This thread title needs to be changed, it has nothing to do with curve intersections.

With the clarity of hindsight, inspiration from @magicteddy and curiosity about the effect of sorting cull patterns by area, I refactored my code.

Yesterday’s version ‘21b’ was an advanced exercise in managing data trees. This effort has a lot of flattening because all the ungrouped components at the top construct just one tiled hexagon. The gray group copies that to all the points in the HexGrid and the purple group sorts the cull patterns (once!) by the sum of areas of the un-culled (white) tiles.

Finally, the white group implements the attractor point and remaps its distance from each HexGrid point, used as a lookup index to the sorted cull patterns.

Results? Easier to understand and modify, faster and perhaps better cull patterns.

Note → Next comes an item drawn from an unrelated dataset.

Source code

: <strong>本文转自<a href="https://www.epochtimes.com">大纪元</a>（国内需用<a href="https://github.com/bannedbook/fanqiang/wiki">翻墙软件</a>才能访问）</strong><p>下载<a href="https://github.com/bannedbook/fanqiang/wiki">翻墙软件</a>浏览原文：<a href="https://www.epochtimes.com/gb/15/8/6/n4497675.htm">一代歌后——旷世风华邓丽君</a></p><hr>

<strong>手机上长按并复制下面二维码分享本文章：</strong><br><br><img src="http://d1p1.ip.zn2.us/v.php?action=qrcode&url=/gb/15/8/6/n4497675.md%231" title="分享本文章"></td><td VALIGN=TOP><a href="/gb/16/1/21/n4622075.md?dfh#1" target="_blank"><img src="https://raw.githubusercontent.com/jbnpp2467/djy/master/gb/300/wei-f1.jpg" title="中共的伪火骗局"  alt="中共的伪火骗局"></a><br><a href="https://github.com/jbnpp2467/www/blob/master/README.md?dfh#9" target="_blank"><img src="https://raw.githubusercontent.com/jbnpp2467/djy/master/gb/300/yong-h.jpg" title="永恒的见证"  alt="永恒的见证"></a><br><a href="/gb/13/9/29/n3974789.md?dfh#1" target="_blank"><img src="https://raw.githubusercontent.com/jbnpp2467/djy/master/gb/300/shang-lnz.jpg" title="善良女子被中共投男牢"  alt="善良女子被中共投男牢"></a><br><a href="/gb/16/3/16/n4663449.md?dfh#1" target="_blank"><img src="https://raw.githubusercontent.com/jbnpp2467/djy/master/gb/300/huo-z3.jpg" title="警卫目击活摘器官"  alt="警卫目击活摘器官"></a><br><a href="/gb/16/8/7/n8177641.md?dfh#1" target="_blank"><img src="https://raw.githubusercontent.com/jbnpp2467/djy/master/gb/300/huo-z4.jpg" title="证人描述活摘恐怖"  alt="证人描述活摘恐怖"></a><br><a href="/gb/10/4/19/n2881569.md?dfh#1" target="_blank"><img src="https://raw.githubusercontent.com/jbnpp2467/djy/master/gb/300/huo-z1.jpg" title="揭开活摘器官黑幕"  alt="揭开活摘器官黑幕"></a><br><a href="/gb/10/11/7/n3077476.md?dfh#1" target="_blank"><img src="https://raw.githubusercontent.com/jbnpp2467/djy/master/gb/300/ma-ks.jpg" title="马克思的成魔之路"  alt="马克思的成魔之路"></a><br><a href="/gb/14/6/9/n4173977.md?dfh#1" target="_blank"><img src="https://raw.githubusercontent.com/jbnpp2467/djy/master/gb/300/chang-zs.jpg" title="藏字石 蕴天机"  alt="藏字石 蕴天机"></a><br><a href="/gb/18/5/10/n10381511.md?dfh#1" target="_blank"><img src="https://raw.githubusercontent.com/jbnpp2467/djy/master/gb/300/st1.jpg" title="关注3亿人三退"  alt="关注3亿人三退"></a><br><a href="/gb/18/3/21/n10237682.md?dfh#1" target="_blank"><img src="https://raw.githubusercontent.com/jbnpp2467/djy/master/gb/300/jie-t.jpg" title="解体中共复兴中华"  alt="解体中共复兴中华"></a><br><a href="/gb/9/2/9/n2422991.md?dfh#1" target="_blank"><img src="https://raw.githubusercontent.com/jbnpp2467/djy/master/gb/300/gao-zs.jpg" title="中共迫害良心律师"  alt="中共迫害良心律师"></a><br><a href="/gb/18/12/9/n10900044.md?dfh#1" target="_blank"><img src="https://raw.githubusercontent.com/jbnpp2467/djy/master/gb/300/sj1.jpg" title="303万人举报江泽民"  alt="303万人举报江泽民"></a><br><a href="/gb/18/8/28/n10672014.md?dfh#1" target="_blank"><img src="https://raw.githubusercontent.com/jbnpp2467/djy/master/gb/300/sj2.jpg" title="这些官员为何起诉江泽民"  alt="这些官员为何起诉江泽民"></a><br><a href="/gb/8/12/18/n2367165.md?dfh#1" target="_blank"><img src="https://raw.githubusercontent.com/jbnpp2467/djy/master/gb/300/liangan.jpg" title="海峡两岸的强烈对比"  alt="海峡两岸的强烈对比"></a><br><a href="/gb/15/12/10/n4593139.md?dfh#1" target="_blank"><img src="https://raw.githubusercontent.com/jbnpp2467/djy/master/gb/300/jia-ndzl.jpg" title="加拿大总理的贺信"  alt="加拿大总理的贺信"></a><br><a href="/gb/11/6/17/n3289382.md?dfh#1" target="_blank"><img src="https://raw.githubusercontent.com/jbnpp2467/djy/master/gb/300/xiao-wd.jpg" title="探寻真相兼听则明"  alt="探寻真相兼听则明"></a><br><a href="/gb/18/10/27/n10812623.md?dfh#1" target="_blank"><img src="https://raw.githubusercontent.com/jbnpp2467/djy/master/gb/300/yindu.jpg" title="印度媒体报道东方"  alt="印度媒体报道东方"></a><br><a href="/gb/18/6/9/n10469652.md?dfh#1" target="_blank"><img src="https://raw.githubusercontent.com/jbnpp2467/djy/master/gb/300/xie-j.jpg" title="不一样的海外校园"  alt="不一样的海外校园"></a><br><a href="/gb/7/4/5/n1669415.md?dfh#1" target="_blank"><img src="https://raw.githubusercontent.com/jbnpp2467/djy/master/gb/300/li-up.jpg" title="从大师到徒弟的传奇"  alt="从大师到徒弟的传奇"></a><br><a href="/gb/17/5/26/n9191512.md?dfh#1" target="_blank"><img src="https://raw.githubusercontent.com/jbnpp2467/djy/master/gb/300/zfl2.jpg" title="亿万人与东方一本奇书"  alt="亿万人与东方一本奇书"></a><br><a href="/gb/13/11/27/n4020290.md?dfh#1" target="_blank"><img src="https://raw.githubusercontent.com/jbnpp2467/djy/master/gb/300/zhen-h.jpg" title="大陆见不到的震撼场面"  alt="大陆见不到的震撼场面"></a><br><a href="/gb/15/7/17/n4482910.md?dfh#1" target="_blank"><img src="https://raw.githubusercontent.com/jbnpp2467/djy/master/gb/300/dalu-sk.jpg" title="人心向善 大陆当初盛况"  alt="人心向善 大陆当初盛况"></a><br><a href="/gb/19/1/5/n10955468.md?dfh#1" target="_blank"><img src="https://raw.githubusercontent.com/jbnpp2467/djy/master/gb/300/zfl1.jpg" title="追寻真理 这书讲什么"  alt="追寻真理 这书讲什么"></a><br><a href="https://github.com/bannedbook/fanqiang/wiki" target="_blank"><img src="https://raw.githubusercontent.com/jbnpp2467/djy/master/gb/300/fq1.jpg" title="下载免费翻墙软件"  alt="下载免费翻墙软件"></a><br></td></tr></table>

Peace of mind.

Hexagonal_Tile _2023Feb22a.gh (33.5 KB)


After studying yours and Magic’s scripts, I’ve realised the pattern is far more complex and can’t be achieved without custom code. Is there a way to have more control over the pattern colours? I’m trying to mimic a 3-dimensional effect of the 2D tiles. In the zoomed-in image, they’re three differentiating shades of black and white separated by red, blue and green. Can this be achieved?

Black Pattern Logic:

White Pattern Logic:

I’ve also notice your pattern is slightly different transition when going from black and white, is there a way to make it more like magic’s logic?